Aim A: Repeat these lines of the listing word for word, starting at the line that contains "Point (511, 276) is in front." and ending at the line that contains "(B) product", with both of those lines included.

----------

The .env writer (settings_envfile.py) is hand-rolled rather than python-dotenv because the latter rewrites the whole file on every save and drops the section header comments operators rely on for navigation. The implementation preserves comments, blank lines, and group ordering verbatim, and is backed by a .env.bak copy taken before each write — direct in-place writes (rather than tmp+rename) avoid EBUSY from Docker Desktop's bind-mounted file system.

Health

GET /health is the K8s/docker readiness probe.

  • Returns 503 starting when lifespan hasn't finished setting app.state.qdrant / app.state.embedder (start-up race protection)
  • Otherwise returns 200 ok iff Qdrant ping succeeds AND SQLite is reachable AND the embedder reports "ok". "loading" and "error" both fail the probe
  • Real-time — there is no caching layer, every probe re-pings each component

Auth model

Two distinct mechanisms protect the api today, both rooted in the same DASHBOARD_TOKEN Settings field:

Surface Mechanism CSRF-safe?
Dashboard pages, dashboard JSON endpoints, prompts, fire DashboardTokenMiddleware — accepts X-Dashboard-Token header or dashboard_token cookie No (cookies cross-origin)

----------

Aim B: Quote the passage of the API notes starting at "The .env writer" and ending at "(start-up race protection)", copying it word for word.

Material for the task:
----------

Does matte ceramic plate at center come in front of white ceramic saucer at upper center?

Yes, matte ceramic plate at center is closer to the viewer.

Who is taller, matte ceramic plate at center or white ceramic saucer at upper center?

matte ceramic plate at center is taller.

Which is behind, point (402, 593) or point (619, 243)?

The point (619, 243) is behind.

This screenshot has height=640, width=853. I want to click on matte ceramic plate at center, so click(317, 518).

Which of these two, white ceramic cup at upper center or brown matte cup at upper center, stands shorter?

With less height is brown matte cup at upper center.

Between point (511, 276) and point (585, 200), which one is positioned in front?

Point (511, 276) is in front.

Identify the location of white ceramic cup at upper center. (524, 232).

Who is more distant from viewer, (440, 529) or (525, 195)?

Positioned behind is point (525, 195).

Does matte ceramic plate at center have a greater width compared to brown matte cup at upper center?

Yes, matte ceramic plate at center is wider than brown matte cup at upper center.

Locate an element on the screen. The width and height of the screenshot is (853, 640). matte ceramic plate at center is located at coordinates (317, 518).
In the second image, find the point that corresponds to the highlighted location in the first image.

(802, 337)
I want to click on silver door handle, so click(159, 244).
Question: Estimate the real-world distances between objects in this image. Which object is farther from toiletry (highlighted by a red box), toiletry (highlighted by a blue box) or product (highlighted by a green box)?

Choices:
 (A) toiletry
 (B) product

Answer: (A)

----------

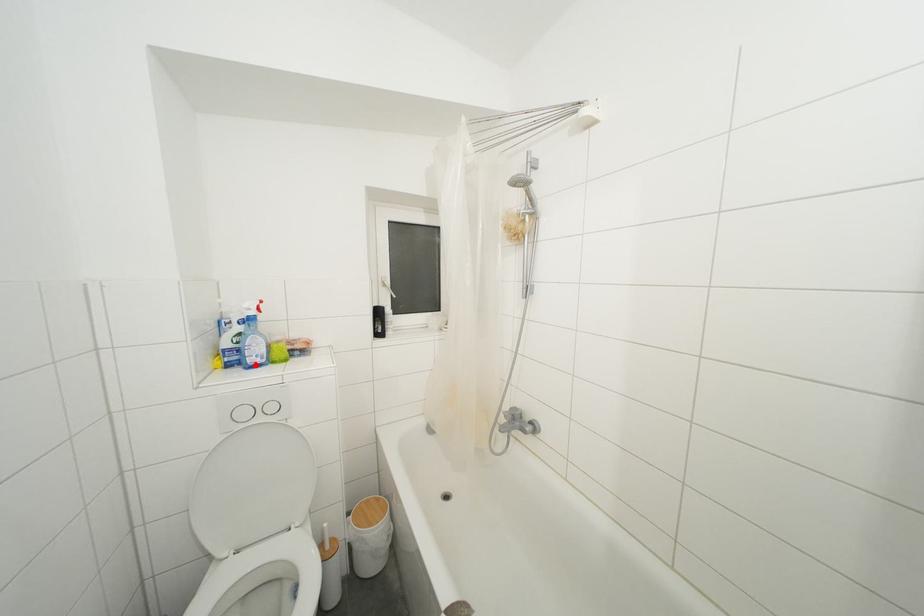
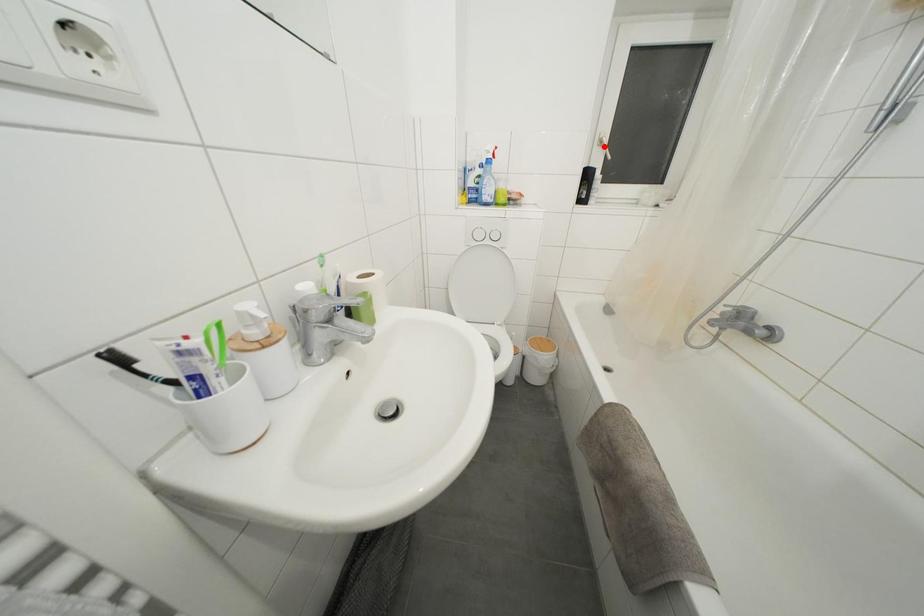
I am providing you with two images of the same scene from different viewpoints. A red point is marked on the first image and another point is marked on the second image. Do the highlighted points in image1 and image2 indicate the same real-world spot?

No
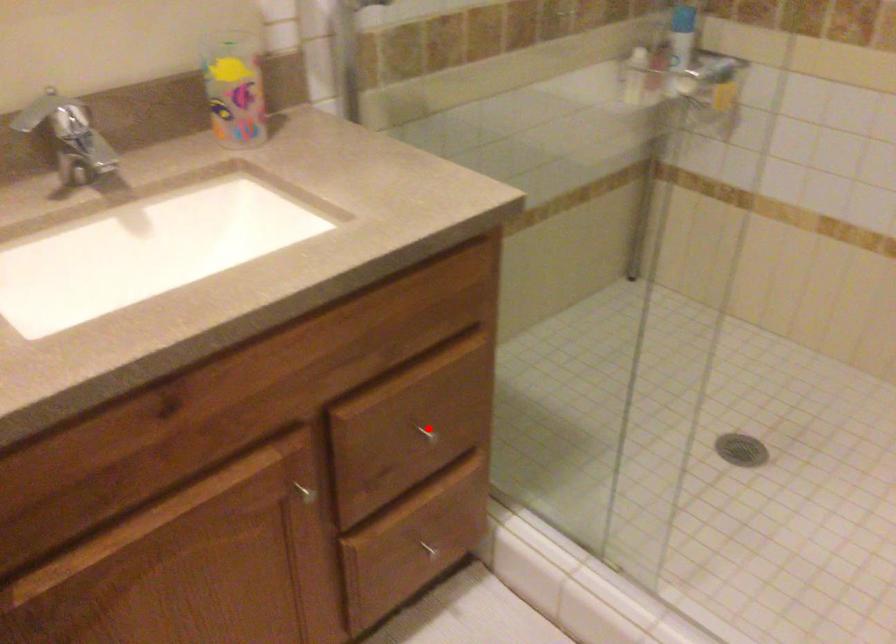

----------

Full response A:
Point (511, 276) is in front.

Identify the location of white ceramic cup at upper center. (524, 232).

Who is more distant from viewer, (440, 529) or (525, 195)?

Positioned behind is point (525, 195).

Does matte ceramic plate at center have a greater width compared to brown matte cup at upper center?

Yes, matte ceramic plate at center is wider than brown matte cup at upper center.

Locate an element on the screen. The width and height of the screenshot is (853, 640). matte ceramic plate at center is located at coordinates (317, 518).
In the second image, find the point that corresponds to the highlighted location in the first image.

(802, 337)
I want to click on silver door handle, so click(159, 244).
Question: Estimate the real-world distances between objects in this image. Which object is farther from toiletry (highlighted by a red box), toiletry (highlighted by a blue box) or product (highlighted by a green box)?

Choices:
 (A) toiletry
 (B) product

Full response B:
The .env writer (settings_envfile.py) is hand-rolled rather than python-dotenv because the latter rewrites the whole file on every save and drops the section header comments operators rely on for navigation. The implementation preserves comments, blank lines, and group ordering verbatim, and is backed by a .env.bak copy taken before each write — direct in-place writes (rather than tmp+rename) avoid EBUSY from Docker Desktop's bind-mounted file system.

Health

GET /health is the K8s/docker readiness probe.

  • Returns 503 starting when lifespan hasn't finished setting app.state.qdrant / app.state.embedder (start-up race protection)